BEGIN Excerpted passage

3.5 Innovation & R&D

  • Consistent R&D into Realsee 3D tours and digital twins, AI-assisted agent tools, transaction workflow digitization and data-driven renovation solutions.
  • Innovation is a key differentiator vs. traditional brokers and a partial offset to thin margins typical in brokerage businesses.
04

Weaknesses and Vulnerabilities

4.1 Operational Challenges

  • Macro exposure: BEKE is heavily tied to transaction volumes in China's housing market, which remains structurally weak—resale home prices are still falling YoY and new construction investment continues to decline.
  • Thin margins: Operating and net margins remain low single digits; any misstep in pricing or cost control can quickly compress earnings.
  • Home renovation complexity: Renovation is operationally intensive, more cyclical, and margins can be volatile—scaling this segment requires tight execution.

4.2 Financial Concerns

  • Earnings volatility: 2024 net income fell ~30% YoY despite revenue growth, partly due to tax and mix effects; profitability remains highly sensitive to market volumes and commission rates.

END Excerpted passage
BEGIN Dataset extract

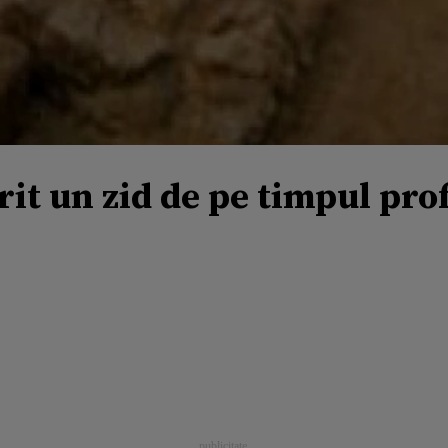
it un zid de pe timpul pro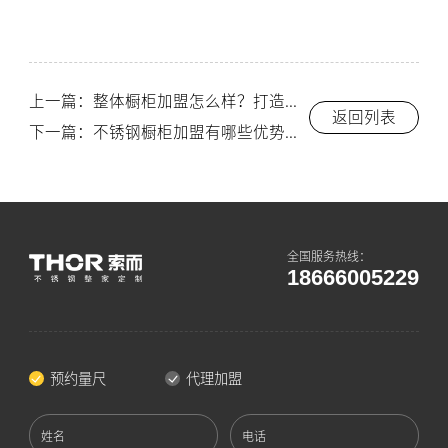
上一篇：整体橱柜加盟怎么样？打造高端厨房空间的机会来了！-索而/THOR
返回列表
下一篇：不锈钢橱柜加盟有哪些优势？创业者必读指南-索而/THOR
全国服务热线：
18666005229
预约量尺
代理加盟
姓名
电话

END Dataset extract

For each statement below, say whether it agrees with the BEKE passage. Answer yes or no, and quote the words from the passage that decide it. 1. BEKE's 2024 net income dropped even though revenue grew. 2. Margins in the home renovation segment are stable. 3. New construction investment in China is increasing.

1. Yes: "2024 net income fell ~30% YoY despite revenue growth"
2. No: "margins can be volatile"
3. No: "new construction investment continues to decline"